### EXERCISE AIM
Please turn every line of text in the records below into a JSON list of strings, one string per line, with blank lines left out. Leave the pictures out of the answer.

.....

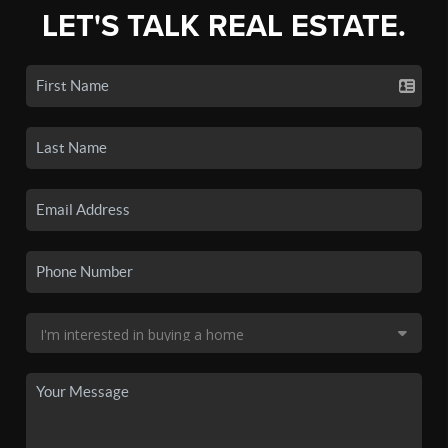
LET'S TALK REAL ESTATE.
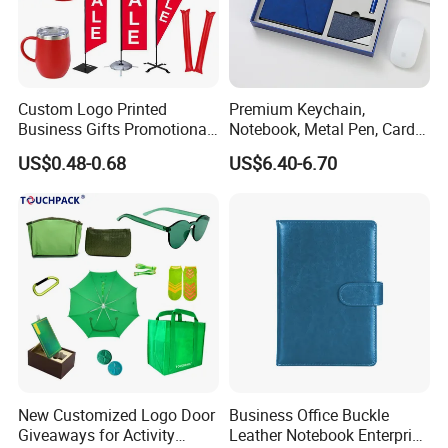
Custom Logo Printed
Premium Keychain,
Business Gifts Promotional
Notebook, Metal Pen, Card
and Marketing Tool
Holder Custom Corporate
US$0.48-0.68
US$6.40-6.70
Gift Set
Payment & Shipping
Payment: T/T or Westernunion or Paypal(for samll amount)
Shipping:by Sea or by air
Why Choose us?
New Customized Logo Door
Business Office Buckle
Giveaways for Activity
Leather Notebook Enterprise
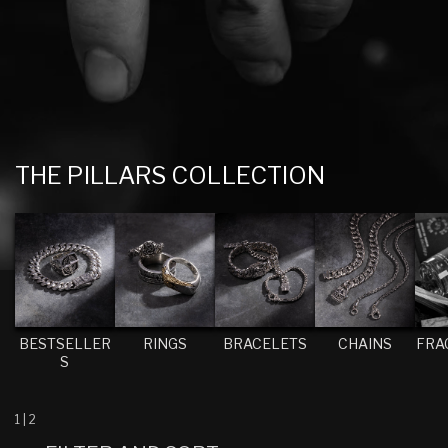
C
THE PILLARS COLLECTION
O
L
L
E
C
T
BESTSELLER
RINGS
BRACELETS
CHAINS
FRA
S
I
O
N
1
|
2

.....

### WORKED SOLUTION
[
  "LET'S TALK REAL ESTATE.",
  "Custom Logo Printed",
  "Premium Keychain,",
  "Business Gifts Promotional",
  "Notebook, Metal Pen, Card",
  "and Marketing Tool",
  "Holder Custom Corporate",
  "US$0.48-0.68",
  "US$6.40-6.70",
  "Gift Set",
  "Payment & Shipping",
  "Payment: T/T or Westernunion or Paypal(for samll amount)",
  "Shipping:by Sea or by air",
  "Why Choose us?",
  "New Customized Logo Door",
  "Business Office Buckle",
  "Giveaways for Activity",
  "Leather Notebook Enterprise",
  "C",
  "THE PILLARS COLLECTION",
  "O",
  "L",
  "L",
  "E",
  "C",
  "T",
  "BESTSELLER",
  "RINGS",
  "BRACELETS",
  "CHAINS",
  "FRA",
  "S",
  "I",
  "O",
  "N",
  "1",
  "|",
  "2"
]